According to, Linney interest in miRNA has exploded over the last five years. She told LabTechnologist.com that a search for microRNA and miRNA in the PubMed database showed that there was only one publication on miRNA in 2001 compared with over 600 in 2006.
"I think there is a great opportunity with miRNA for us to get into new markets and the benefit of our microarray system over others is that there isn't actually an enormous upfront cost to get started," said Linney
"We are the first major microarray company to come out with a miRNA assay," she continued.
According to Linney, a key advantage of the system is in the sample preparation which allows the use of total RNA, removing the need to separate out the miRNA - a process which can lead to very low yields and be very time consuming.
Another benefit for users is that the SurePrint system will allow the addition of new miRNA probes to future arrays as the miRNA are discovered.
"We will be coming out with future products which identify non-human species, so we'll have other model organism species such as mouse rat etc in our next version as well as updating the human content as more get identified and with the flexible SurePrint system that we have it is very easy for us to add new ones and come out with the next version of the array," she said.
"A future plan will be to put miRNA probes into our Earray database so that people can print their own custom arrays."
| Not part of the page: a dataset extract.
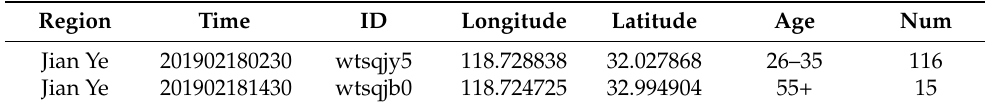
Table 1. The format of mobile subscriber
Meanwhile, the microarray market is growing at approximately 10 per cent a year and Chris van Ingen, president of Aglient's Life Science and Chemical Analysis (LSCA) division believes this is expected to continue.
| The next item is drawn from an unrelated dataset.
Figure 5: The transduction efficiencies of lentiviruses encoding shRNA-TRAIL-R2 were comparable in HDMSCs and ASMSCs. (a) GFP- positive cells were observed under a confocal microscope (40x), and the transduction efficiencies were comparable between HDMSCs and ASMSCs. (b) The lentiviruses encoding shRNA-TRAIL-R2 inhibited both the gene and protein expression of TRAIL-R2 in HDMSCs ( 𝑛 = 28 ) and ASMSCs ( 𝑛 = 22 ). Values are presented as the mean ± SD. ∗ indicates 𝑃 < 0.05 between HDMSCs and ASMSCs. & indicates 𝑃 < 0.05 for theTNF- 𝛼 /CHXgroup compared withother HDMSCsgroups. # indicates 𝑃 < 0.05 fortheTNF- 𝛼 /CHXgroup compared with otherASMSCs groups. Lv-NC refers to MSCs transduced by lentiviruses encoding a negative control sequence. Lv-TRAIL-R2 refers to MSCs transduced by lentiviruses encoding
"As the research advances there is a need for more tools and I think you will see a proliferation of these applications and the advantage we have with our platform is that we can print whatever our customers want - and the closer you are to your customers the better you will be able to align your research programs to their interests" said van Ingen.
"The strategic intent of the business is focussed on the pharmaceutical and biotech markets as well as academia and we are continuously scanning what issues our customers, the researchers, are facing and what we can do to support them."
While the miRNA assay is targeted at helping researchers discover more about the role that miRNAs play in the regulation of biological processes, it may eventually lead to diagnostic tests like other assays that Agilent are currently involved with.
"One of the key strategies of the LSCA is to fundamentally leverage our research platforms into the diagnostic space where we can - the first one is the microfluidics platform which is being used as a cholesterol test and the second is looking at the microarray platform," said van Ingen.
This focus on diagnostics has been recently demonstrated by the announcement of Agilent's $246m acquisition of Stratagene, a provider of a range diagnostic products that include applications for allergy testing, autoimmune disorders and urinalysis.
Stratagene also supply products and reagents to life science customers in the molecular biology, genomics, proteomics, drug discovery and toxicology fields. Interestingly, they also supply various RNA purification kits that would fit perfectly with the miRNA assay as well as the rights to over 150 miRNA sequences licensed from the Max Planck Institute.
The acquisition of Stratagene is expected to broaden the customer base of both companies and increase Agilent's market share of the total Life Sciences market, estimated at $14bn to over 6 per cent.
Following the merger, Stratagene staff are expected to join Agilent's Life Science Solutions unit with Joseph Sorge, Stratagene CEO and founder, forming a new company that will buy certain assets back from Agilent following the close of the sale for $6.6m.